The legendary Wallace Shawn admirably mounted Denis Johnson’s short “Car Crash While Hitchhiking,” first published in the Review and later chronicled in Johnson’s beloved episodic novel Jesus’ Son. He captures Johnson’s earnestness of sorts, an ideal lead for Johnson’s false prophet. I say this knowing that Billy Crudup played the role in the movie. Shawn’s voice has gravelled some in graying years: no longer at that pinched pitch of The Princess Bride and Clueless – at least not exclusively. Perhaps he always had such grit in him, and it is only brimming to the top with material as rich as Johnson’s (to take nothing away from the superb craft of Amy Heckerling). While some – Stein included – remarked on the grimly dark humor of the story, I was taken with the levity Shawn brought to a story of surreal tragedy.
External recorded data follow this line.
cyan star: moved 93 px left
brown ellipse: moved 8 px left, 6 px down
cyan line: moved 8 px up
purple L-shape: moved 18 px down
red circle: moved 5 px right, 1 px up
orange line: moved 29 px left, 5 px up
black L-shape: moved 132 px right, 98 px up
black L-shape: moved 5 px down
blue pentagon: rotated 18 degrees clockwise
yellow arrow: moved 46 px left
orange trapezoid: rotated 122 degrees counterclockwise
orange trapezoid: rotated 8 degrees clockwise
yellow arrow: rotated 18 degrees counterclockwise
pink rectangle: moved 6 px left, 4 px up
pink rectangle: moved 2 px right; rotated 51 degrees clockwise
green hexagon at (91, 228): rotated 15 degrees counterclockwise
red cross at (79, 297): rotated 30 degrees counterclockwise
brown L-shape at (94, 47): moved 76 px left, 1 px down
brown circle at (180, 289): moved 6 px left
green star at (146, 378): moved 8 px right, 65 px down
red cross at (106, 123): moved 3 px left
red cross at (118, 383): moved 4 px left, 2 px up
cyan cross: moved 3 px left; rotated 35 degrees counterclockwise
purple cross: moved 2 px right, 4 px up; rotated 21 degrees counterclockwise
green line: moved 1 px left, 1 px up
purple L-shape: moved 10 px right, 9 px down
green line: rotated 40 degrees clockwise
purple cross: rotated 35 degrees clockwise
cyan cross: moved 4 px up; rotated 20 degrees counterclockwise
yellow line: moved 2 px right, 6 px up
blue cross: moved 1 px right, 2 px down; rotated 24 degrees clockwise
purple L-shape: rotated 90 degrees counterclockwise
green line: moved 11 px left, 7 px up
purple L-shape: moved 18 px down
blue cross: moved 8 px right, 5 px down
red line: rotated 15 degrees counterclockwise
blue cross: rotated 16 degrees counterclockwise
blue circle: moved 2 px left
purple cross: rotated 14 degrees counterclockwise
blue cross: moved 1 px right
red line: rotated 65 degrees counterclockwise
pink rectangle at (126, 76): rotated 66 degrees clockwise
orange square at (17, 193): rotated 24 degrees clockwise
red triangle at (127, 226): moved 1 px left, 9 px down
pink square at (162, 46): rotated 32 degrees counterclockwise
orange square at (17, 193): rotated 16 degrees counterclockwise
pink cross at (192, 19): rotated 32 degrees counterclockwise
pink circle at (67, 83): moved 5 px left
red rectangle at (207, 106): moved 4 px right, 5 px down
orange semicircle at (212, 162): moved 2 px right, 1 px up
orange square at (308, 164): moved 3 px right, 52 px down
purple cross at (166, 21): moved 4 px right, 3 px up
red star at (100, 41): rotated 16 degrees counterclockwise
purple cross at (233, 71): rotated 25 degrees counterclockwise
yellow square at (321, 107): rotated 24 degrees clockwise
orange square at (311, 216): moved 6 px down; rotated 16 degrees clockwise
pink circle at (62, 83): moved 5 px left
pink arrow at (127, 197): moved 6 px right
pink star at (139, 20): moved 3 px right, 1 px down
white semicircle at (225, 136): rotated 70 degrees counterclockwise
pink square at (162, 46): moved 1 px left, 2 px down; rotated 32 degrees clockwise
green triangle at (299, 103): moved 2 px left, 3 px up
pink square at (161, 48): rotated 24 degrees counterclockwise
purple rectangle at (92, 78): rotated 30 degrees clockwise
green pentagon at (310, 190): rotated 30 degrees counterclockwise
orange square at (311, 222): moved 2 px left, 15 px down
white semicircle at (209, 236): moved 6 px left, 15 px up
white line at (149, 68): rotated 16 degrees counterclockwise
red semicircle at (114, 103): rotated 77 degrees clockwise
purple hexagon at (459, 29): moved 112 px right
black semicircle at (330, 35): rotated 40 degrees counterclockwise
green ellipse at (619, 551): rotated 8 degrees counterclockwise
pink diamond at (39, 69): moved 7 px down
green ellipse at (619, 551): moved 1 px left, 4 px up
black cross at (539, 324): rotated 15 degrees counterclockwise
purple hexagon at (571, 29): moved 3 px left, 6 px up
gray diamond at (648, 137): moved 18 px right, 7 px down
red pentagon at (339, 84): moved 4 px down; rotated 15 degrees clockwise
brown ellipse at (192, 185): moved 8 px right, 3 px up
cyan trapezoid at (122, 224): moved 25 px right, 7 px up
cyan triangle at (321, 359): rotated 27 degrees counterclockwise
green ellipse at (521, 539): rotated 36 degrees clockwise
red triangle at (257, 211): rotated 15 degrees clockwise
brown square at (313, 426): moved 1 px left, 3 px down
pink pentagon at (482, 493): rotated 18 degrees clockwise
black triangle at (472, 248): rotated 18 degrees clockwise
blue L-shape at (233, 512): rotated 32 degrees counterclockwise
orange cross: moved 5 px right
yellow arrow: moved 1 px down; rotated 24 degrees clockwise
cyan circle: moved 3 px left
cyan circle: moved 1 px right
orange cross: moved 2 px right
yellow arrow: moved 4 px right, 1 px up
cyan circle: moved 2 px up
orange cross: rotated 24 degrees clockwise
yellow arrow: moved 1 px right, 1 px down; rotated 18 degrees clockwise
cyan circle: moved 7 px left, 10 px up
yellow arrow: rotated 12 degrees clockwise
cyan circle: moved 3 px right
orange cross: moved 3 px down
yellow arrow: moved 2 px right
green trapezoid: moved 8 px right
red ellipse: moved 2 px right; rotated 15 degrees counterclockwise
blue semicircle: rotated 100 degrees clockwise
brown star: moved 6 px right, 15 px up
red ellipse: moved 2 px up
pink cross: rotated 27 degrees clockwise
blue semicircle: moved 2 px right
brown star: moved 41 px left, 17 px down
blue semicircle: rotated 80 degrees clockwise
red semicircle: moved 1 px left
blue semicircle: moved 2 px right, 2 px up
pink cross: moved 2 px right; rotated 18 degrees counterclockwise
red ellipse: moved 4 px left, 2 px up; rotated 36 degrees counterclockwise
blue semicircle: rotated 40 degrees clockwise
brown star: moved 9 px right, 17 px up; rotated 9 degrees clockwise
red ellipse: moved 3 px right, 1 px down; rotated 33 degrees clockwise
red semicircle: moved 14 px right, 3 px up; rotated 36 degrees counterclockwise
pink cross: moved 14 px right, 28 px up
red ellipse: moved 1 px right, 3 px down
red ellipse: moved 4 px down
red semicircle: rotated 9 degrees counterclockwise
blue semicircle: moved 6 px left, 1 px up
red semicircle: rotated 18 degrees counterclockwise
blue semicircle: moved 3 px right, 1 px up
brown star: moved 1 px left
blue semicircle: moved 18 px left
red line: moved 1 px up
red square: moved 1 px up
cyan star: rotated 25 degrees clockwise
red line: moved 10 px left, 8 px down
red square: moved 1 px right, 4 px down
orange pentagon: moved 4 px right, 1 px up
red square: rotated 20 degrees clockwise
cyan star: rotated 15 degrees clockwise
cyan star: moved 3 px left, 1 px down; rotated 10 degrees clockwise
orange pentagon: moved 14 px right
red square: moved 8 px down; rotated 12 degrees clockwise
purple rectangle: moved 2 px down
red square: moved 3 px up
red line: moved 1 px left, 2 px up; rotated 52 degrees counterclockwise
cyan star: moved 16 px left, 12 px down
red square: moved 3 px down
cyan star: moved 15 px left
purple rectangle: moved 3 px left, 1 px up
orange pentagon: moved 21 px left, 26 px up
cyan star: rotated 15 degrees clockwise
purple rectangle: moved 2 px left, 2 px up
Perhaps it’s that I still equate the sound of Shawn’s voice with boyhood sleepovers and camaraderie with Andre the Giant (I came around to his essays and plays later in life), but he spoke as someone who knew what it was to walk on water, or at least be pretty sure you’re capable.
The debut of a book bag designed by a Review reader to commemorate the new Strand-PR union was unveiled to the oohs and awes of all. For act three, Amy Warren of stage and screen (namely Boardwalk Empire and August: Osage County) was up to the challenge of orating Dorothy Parker’s 1957 “The Art of Fiction” interview alongside the Review’s deputy editor Sadie Stein. Warren had the sardonic gravitas of Parker down to a science, trading barbs like they were relief pitchers’ rookie cards.
Quick: let’s Google “salons.” Pareene stronghold Salon.com notwithstanding, we learn that these were thrown by patrons of the arts, leaders of fashion. Prior to the end of the 17th century they were held in bedrooms, while the lady of the house laid on the bed holding court. Then there’s the notorious “Salon” annual exhibition of Paris’ Academie des Beaux-Arts, the top art show of the 18th/19th century’s western world, and subsequent Salon des Refuses of 1863, an annex of rejected, publicly mocked works that included Manet’s “Luncheon in the Grass,” Whistler’s “The White Girl,” and proletariat “outsider” art from folky sister bands and macaroni painters.
But who needs any of that when you have good cashews?